Sun, 25, of Monterey Park, California, entered service in October 2013 as a motor transport operator. Sun received the National Defense Service Medal, Global War on Terrorism Medal, Korea Defense Service Medal, Army Service Ribbon, and Overseas Service Ribbon.

Banner, 22, of Milton, Florida, entered service in March 2014 as a motor transport operator. He received a National Defense Service Medal, Global War on Terrorism Service Medal, Korea Defense Service Medal, Army Service Ribbon, Overseas Service Ribbon and the Marksmanship Qualification Badge-Sharpshooter with Carbine.

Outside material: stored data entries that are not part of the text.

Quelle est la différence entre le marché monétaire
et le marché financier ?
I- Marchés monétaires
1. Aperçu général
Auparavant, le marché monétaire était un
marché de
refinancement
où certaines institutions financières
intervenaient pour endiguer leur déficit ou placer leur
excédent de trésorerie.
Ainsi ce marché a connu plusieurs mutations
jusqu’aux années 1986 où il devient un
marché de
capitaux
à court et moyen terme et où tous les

Fuller, 23, of Palmetto, Florida, joined the Army in November 2015 as a motor transport operator. He received National Defense Service Medal, Global War on Terrorism Service Medal and Army Service Ribbon.

Deleon, 19, of San Angelo, Texas, entered service in November 2015 as a motor transport operator. He received a National Defense Service Medal, Global War on Terrorism Service Medal and the Army Service Ribbon.

Gates, 20, of Dunn, North Carolina, joined the Army in December 2015 as a motor transport operator. She was homecoming queen during her senior year at Triton High School in North Carolina and often returned to help the junior ROTC team drill, according to WRAL News. Her awards and decorations include a National Defense Service Medal, Global War on Terrorism Medal and Army Service Ribbon.

James, 21, of Jersey City, New Jersey, entered service in November 2015 as a motor transport operator. Her awards and decorations include a National Defense Service Medal, Global War on Terrorism Medal and Army Service Ribbon.

Winey, 21, of Valparaiso, Indiana, was a cadet at the United States Military Academy. He reported to West Point on July 2, 2014, and was a member of the Class of 2018, assigned to Company B, First Regiment. He was a graduate of Chesterton High School in Chesterton, Indiana.

Editor's note: This story was updated to include the name of the ninth soldier.